**Using the information**
- 1) From the vignette on shuffling with constraints, write out the passage from "Shuffling with constraints" to "by appropriate scoring.".
- 2) In the count table of the vignette on shuffling with constraints, which litters are listed for male animals of Strain A?
- 3) According to the vignette on shuffling with constraints, what is the name of the pseudo-litter that groups all female animals together?

**Source text**
Shuffling with constraints

Purpose of the vignette

This example demonstrates that by using customized shuffling functions, it is possible to restrain the design optimization to only score sample arrangements that fit the given constraints.

Key idea is that every reshuffling produces a ‘valid’ sample permutation that is not violating those constraints, even if the suggested solution may be quite bad. During optimization, we pick the best design solution from the possible ones by appropriate scoring.

The user is free to implement custom shuffling functions and pass those to the optimizer. However, some knowledge is required regarding the internal workings of the optimization and batch container setup. Therefore the package provides a little generic constructor for customized shufflings shuffle_grouped_data in which certain types of constraints that relate to grouped samples may be specified by the passed parameters.

The design problem

Samples and treatments

We refer to a simplified version of the in vivo example which is examined deeper in a dedicated vignette.

data("invivo_study_samples")

invivo_study_samples <- dplyr::mutate(invivo_study_samples,
  Litter_combine_females = ifelse(Sex == "F", "female_all", Litter)
)
str(invivo_study_samples)
#> 'data.frame':    59 obs. of  9 variables:
#>  $ AnimalID              : chr  "F1" "F2" "F3" "F4" ...
#>  $ Strain                : chr  "Strain B" "Strain B" "Strain B" "Strain B" ...
#>  $ Sex                   : chr  "F" "F" "F" "F" ...
#>  $ BirthDate             : Date, format: "2021-05-24" "2021-03-01" ...
#>  $ Earmark               : chr  "R" "2L" "2L1R" "L" ...
#>  $ ArrivalWeight         : num  19.4 26.5 20.8 22.1 22.9 ...
#>  $ Arrival.weight.Unit   : chr  "g" "g" "g" "g" ...
#>  $ Litter                : chr  "Litter 1" "Litter 2" "Litter 2" "Litter 2" ...
#>  $ Litter_combine_females: chr  "female_all" "female_all" "female_all" "female_all" ...

invivo_study_samples |>
  dplyr::count(Strain, Sex, Litter_combine_females) |>
  gt::gt()
Strain Sex Litter_combine_females n
Strain A F female_all 7
Strain A M Litter 10 3
Strain A M Litter 11 4
Strain A M Litter 12 5
Strain A M Litter 13 4
Strain A M Litter 14 6
Strain B F female_all 7
Strain B M Litter 1 3
Strain B M Litter 3 5
Strain B M Litter 4 4
Strain B M Litter 5 4
Strain B M Litter 6 4
Strain B M Litter 7 3

We will use the litter as a factor to form cages in our design. However, in order to indicate the compatibility of female animals (see in vivo study vignette), a pseudo-litter female_all is created here to group all the females together, marking them as interchangeable for the subgroup (i.e. cage) allocation.

**Supplied material**
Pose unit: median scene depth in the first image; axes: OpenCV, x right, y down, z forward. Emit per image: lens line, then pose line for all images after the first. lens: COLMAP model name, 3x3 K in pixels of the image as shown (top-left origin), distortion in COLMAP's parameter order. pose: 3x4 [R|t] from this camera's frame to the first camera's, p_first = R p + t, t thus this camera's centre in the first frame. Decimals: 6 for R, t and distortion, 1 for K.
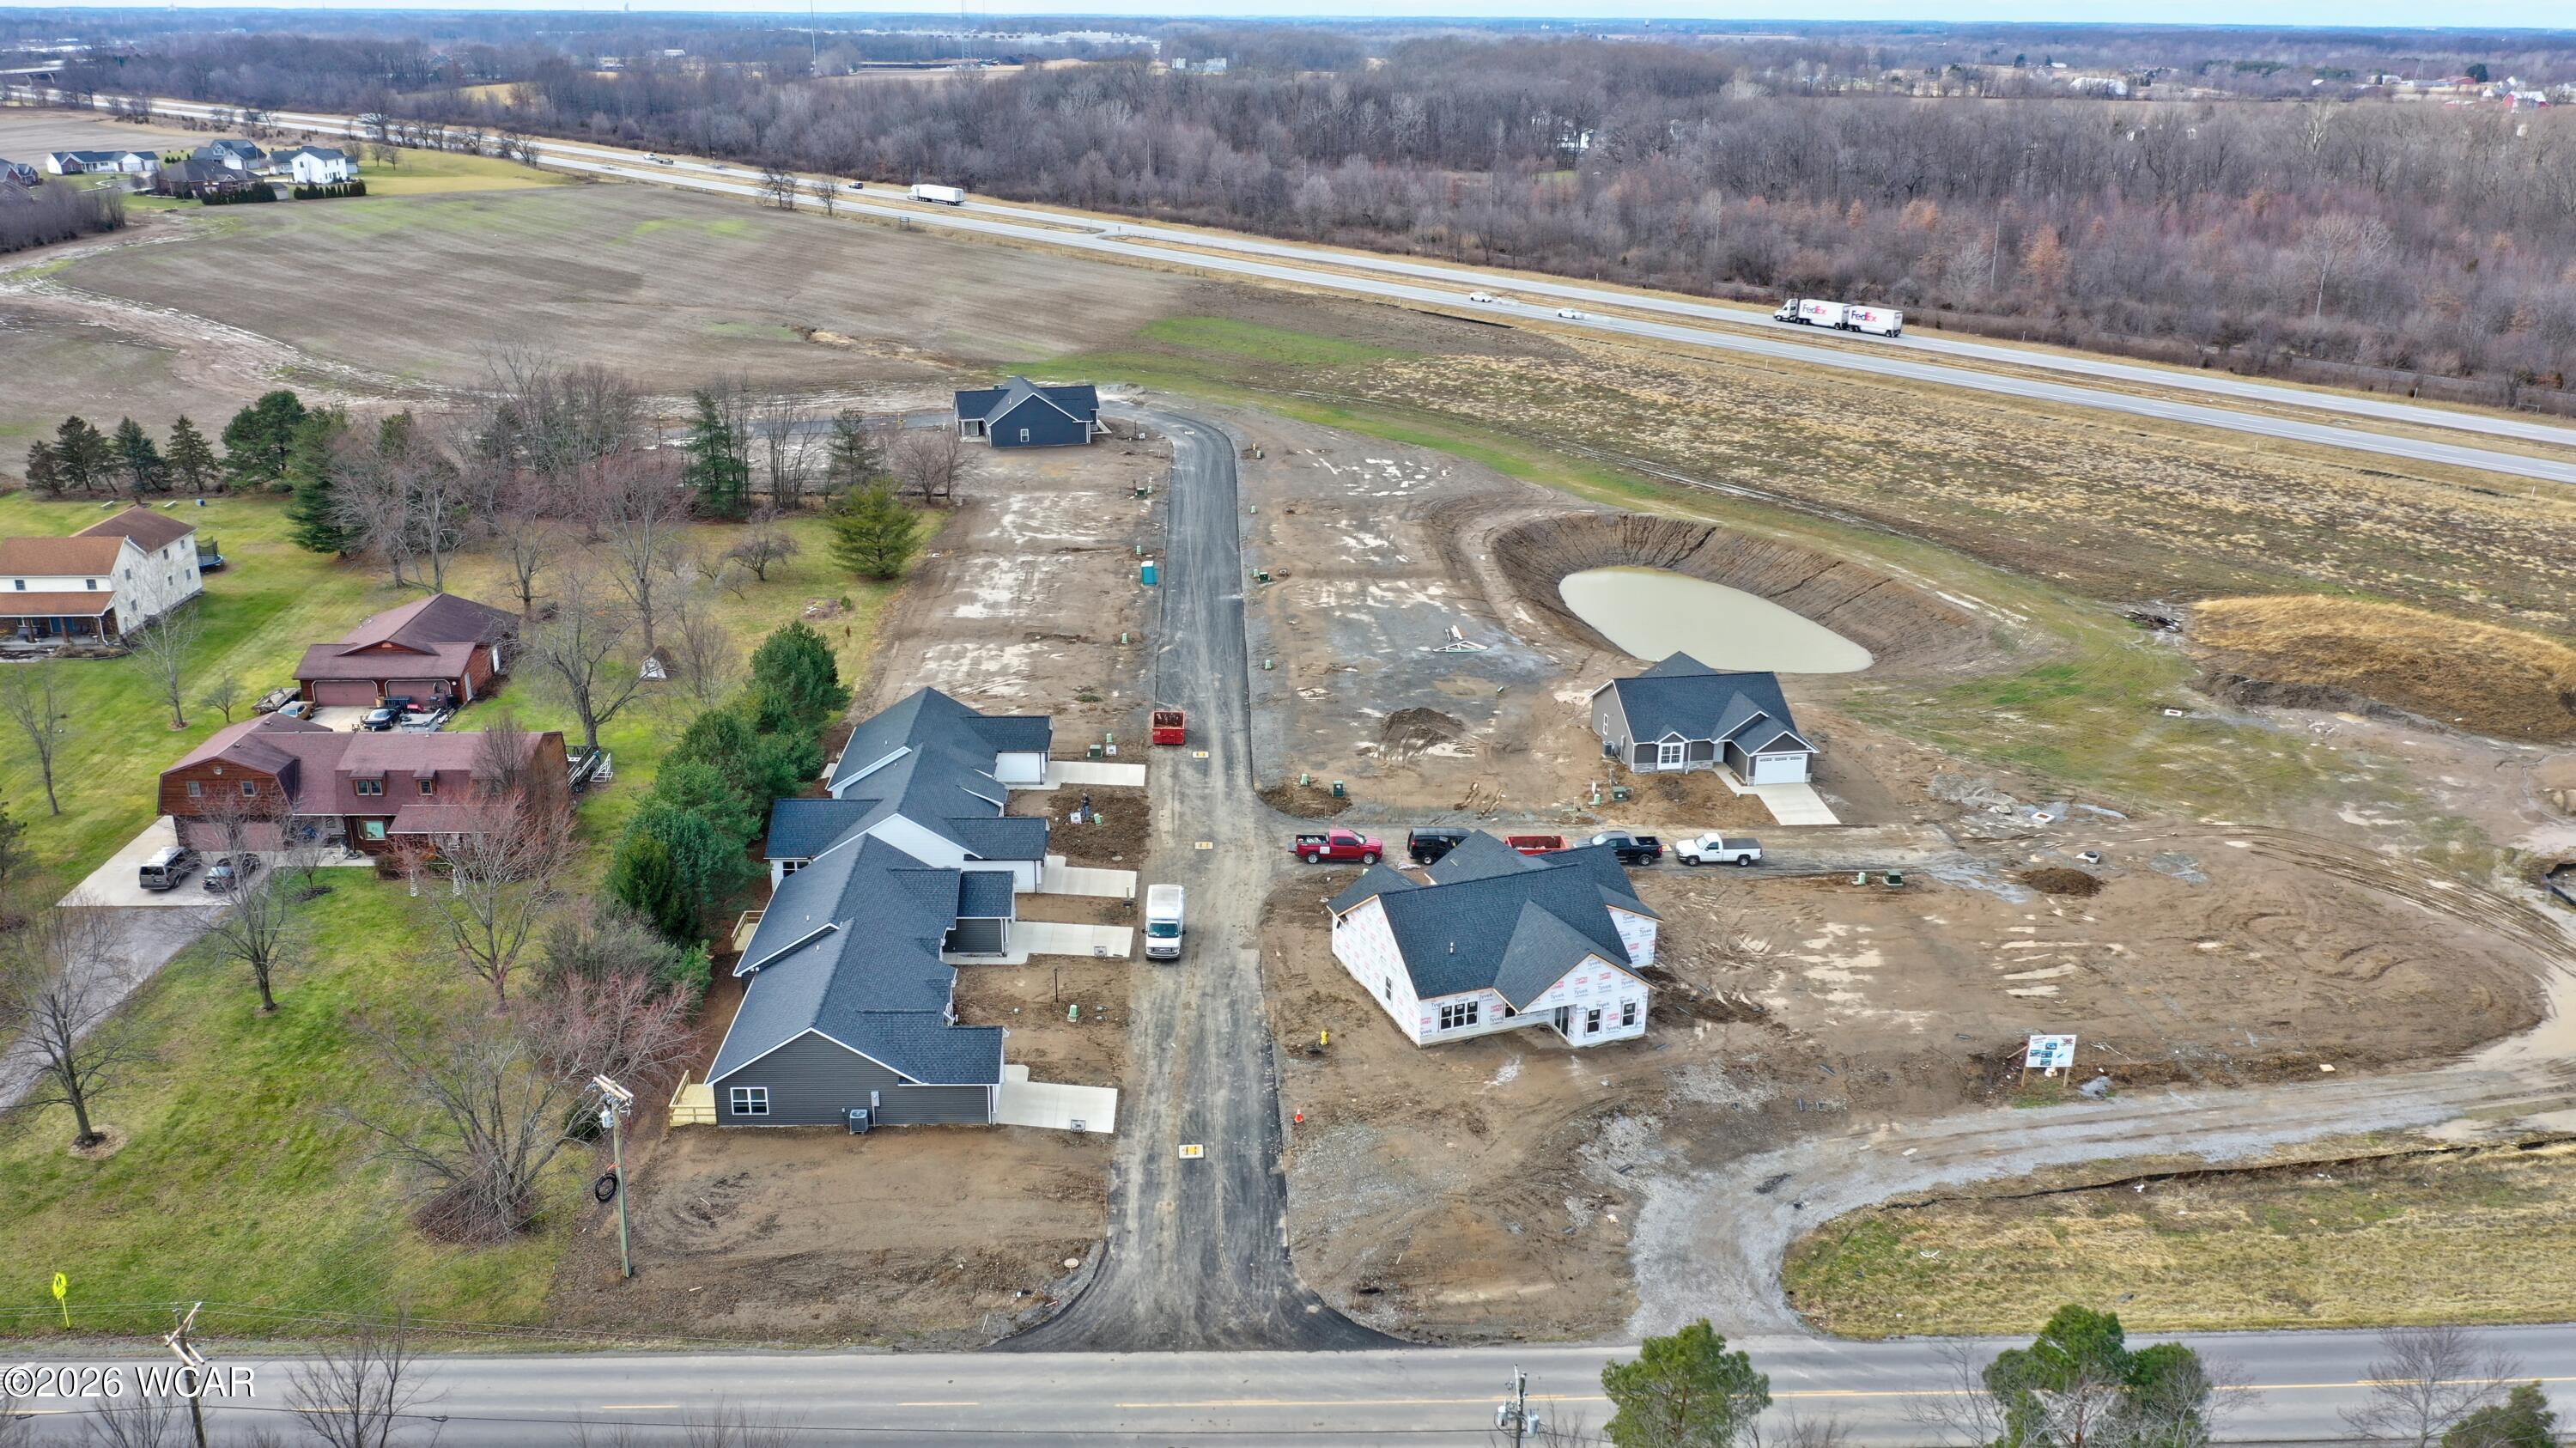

**Answers per task**
- 1)
Shuffling with constraints

Purpose of the vignette

This example demonstrates that by using customized shuffling functions, it is possible to restrain the design optimization to only score sample arrangements that fit the given constraints.

Key idea is that every reshuffling produces a ‘valid’ sample permutation that is not violating those constraints, even if the suggested solution may be quite bad. During optimization, we pick the best design solution from the possible ones by appropriate scoring.

- 2) Litter 10, Litter 11, Litter 12, Litter 13, Litter 14

- 3) female_all